*Texto fornecido:*

Mas, em contrário, Agostinho, aquilo do Evangelho - Dá a quem te pede - diz. Deves dar o que não prejudique nem a ti nem a outrem; e quando negares a quem te pede, deves revelar a justiça de teu ato, para não o despedires vazio; e às vezes darás melhor, quando corrigires a quem te pede injustamente. Ora, a correção é esmola espiritual. Logo, as esmolas espirituais devem ser preferidas à corpóreas.
SOLUÇÃO. – As relações entre essas duas espécies de esmolas podem ser consideradas à dupla luz. - Primeiro absolutamente falando. E neste sentido, as esmolas espirituais tem preeminência por três razões. Primeiro, por ser mais nobre o seu dom, a saber, o espiritual que tem preeminência sobre o corpóreo, conforme aquilo da Escritura Contribuir-vos-ei com um belo dom; não deixeis a minha lei. Segundo, por causa da natureza do ser a quem socorremos, pois, o espírito é mais nobre que o corpo. Por onde, assim como devemos cuidar mais do nosso espírito do que do nosso corpo o mesmo devemos fazer para com o próximo, a quem devemos amar como a nós mesmos. Terceiro, quanto aos atos mesmos por que socorremos ao próximo, por serem os atos espirituais mais nobres que os corpóreos, que são de certo modo, servis. - De outro modo, podem essas esmolas ser comparadas relativamente a um caso particular, em que a esmola corpórea é preferível à espiritual; por exemplo, a quem está morrendo de fome devemos antes dar de comer do que ensinar; assim como para o necessitado é melhor, segundo o Filósofo enriquecer-se do que filosofar, embora, absolutamente falando, isto seja melhor.
DONDE A RESPOSTA À PRIMEIRA OBJEÇÃO. – Dar a quem precisa mais é, em igualdade de situações, melhor. Mas, se quem precisa menos for melhor e precisar de coisas melhores, melhor será lhe dar a ele. Ora, tal é o que se passa no caso proposto.
RESPOSTA À SEGUNDA. – A recompensa não diminui o mérito nem o louvor da esmola, se não for buscada intencionalmente; assim como a glória humana, se não for intencionalmente buscada, não diminui a virtude na sua essência. Por isso, Salústio diz de Catão que, quanto mais fugia da glória, tanto mais a glória o buscava. Ora, é o que acontece com as esmolas espirituais. E contudo buscar intencionalmente os bens espirituais não diminui o mérito, como o diminui a busca intencional dos bens corpóreos,
RESPOSTA À TERCEIRA. – O mérito de quem dá esmola se funda naquilo com que deve racionalmente aquietar-se a vontade de quem a recebe, e não naquilo com que se acalma a vontade desordenada.
O segundo discute-se assim. – Parece que se distinguem inconvenientemente os gêneros de esmolas.
1. – Pois, consideram-se sete as esmolas corporais, a saber: dar de comer a quem tem fome, dar de beber a quem tem sede, vestir os nus, recolher os peregrinos, visitar os enfermos, redimir os cativos e enterrar os mortos; e todas se resumem neste versículo:
Visito, dou de beber, dou de comer, redimo, cubro, recolho, sepulto. Distinguem-se também sete esmolas espirituais, a saber: ensinar os ignorantes, aconselhar aos que duvidam, consolar aos tristes, corrigir os pecadores, perdoar a quem nos ofende, suportar os que nos incomodam e molestam e orar por todos; e todas também se resumem no versículo:
Aconselha, castiga, consola, perdoa, suporta, ora.

*Dados para análise:*
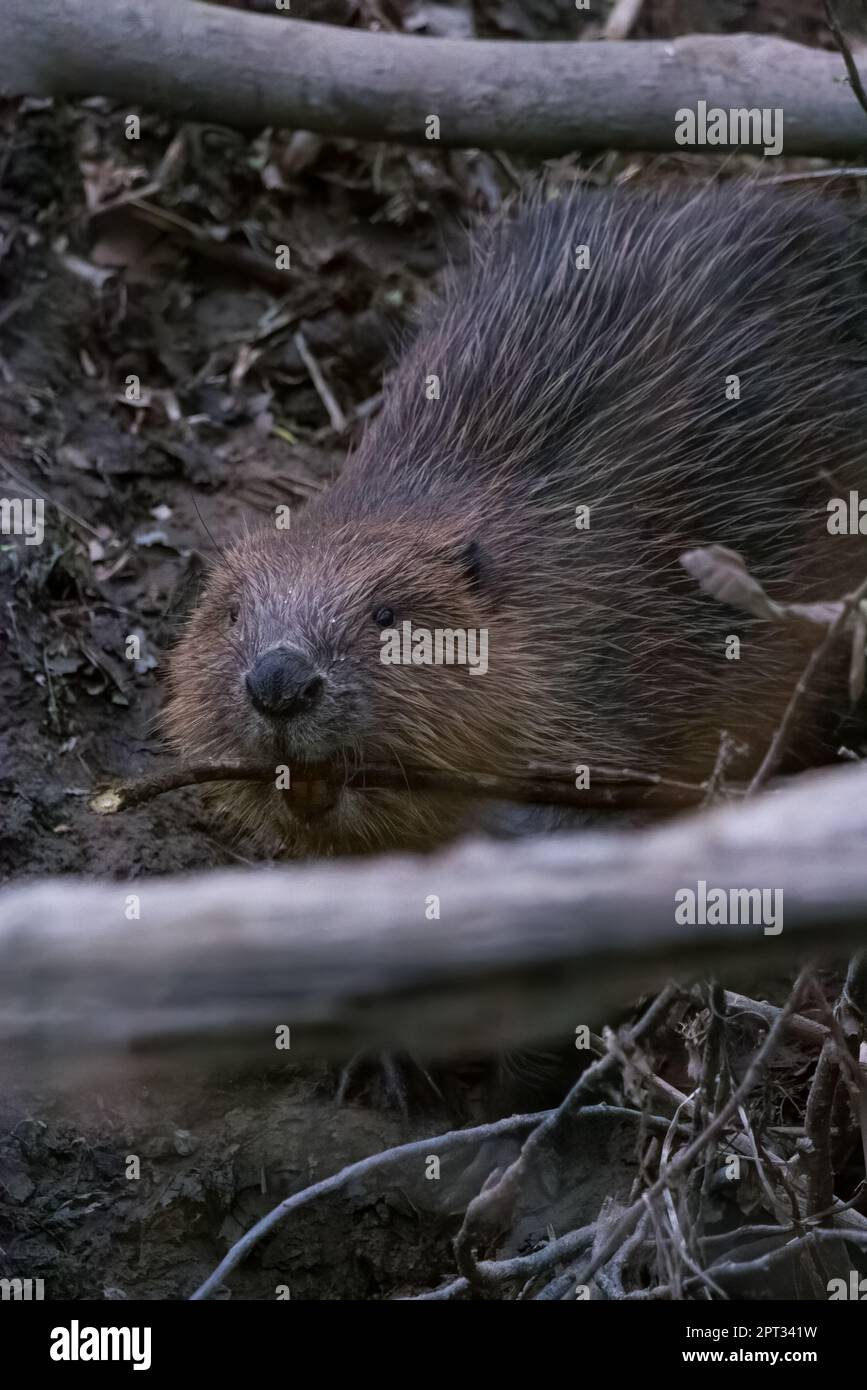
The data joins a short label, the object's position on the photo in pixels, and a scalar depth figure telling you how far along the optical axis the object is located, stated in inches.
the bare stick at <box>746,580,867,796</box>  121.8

---

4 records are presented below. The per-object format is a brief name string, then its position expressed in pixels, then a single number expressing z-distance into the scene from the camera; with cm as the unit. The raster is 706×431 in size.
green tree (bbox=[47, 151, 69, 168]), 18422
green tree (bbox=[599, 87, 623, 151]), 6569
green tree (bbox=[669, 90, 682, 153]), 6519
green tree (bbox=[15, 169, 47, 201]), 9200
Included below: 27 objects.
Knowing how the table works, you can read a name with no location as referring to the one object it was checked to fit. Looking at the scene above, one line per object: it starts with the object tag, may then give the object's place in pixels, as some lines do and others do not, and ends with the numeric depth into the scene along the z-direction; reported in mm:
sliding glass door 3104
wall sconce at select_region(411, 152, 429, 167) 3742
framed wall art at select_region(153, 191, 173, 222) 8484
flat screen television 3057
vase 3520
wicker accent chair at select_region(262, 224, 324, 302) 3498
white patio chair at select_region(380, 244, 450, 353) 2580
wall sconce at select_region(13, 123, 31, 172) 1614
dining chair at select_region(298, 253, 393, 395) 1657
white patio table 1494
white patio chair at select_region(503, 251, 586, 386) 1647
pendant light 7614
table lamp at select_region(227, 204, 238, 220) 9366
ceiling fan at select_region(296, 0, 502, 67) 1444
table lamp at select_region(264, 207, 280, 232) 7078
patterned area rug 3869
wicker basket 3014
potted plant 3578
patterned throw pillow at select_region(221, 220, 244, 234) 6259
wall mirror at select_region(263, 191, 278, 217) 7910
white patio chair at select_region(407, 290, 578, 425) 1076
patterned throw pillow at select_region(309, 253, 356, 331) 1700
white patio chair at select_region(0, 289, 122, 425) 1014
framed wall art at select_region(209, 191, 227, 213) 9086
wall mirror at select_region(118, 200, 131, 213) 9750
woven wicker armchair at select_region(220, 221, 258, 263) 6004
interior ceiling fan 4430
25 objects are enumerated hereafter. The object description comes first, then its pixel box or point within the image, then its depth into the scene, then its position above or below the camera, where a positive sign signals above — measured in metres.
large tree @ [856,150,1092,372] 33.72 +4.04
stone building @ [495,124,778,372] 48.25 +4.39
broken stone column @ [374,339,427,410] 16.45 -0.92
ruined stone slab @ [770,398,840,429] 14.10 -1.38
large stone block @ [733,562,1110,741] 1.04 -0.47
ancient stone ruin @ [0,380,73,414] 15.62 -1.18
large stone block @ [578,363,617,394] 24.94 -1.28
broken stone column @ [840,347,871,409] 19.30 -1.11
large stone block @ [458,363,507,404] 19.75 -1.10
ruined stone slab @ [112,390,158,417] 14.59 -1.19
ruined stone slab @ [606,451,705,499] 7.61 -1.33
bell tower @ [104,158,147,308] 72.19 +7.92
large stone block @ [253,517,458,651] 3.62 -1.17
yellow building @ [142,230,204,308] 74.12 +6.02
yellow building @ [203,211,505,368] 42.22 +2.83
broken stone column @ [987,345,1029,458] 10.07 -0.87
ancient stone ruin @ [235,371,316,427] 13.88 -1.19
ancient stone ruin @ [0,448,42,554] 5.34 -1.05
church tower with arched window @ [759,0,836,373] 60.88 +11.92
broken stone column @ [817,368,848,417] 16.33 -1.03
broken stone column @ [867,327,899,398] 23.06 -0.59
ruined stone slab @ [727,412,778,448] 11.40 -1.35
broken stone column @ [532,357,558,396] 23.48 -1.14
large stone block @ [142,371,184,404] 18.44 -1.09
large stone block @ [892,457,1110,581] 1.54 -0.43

*O que se pede:*
**1)** Enumere as sete esmolas corporais apresentadas no texto sobre as esmolas.
**2)** Responda às perguntas a seguir conforme o texto sobre as esmolas.
(a) Por quantas razões as esmolas espirituais têm preeminência, absolutamente falando?
(b) Segundo Salústio, o que acontecia com Catão quanto mais fugia da glória?
(c) O que se deve fazer antes por quem está morrendo de fome?
**3)** Transcreva do texto sobre as esmolas o trecho que começa em "RESPOSTA À SEGUNDA." e termina em "a vontade desordenada.".
Responda com base apenas no texto sobre as esmolas.

*Resultados por tarefa:*
**1)** Dar de comer a quem tem fome; dar de beber a quem tem sede; vestir os nus; recolher os peregrinos; visitar os enfermos; redimir os cativos; enterrar os mortos.

**2)**
(a) Por três razões.
(b) Tanto mais a glória o buscava.
(c) Deve-se antes dar-lhe de comer, em vez de ensinar.

**3)**
RESPOSTA À SEGUNDA. – A recompensa não diminui o mérito nem o louvor da esmola, se não for buscada intencionalmente; assim como a glória humana, se não for intencionalmente buscada, não diminui a virtude na sua essência. Por isso, Salústio diz de Catão que, quanto mais fugia da glória, tanto mais a glória o buscava. Ora, é o que acontece com as esmolas espirituais. E contudo buscar intencionalmente os bens espirituais não diminui o mérito, como o diminui a busca intencional dos bens corpóreos,
RESPOSTA À TERCEIRA. – O mérito de quem dá esmola se funda naquilo com que deve racionalmente aquietar-se a vontade de quem a recebe, e não naquilo com que se acalma a vontade desordenada.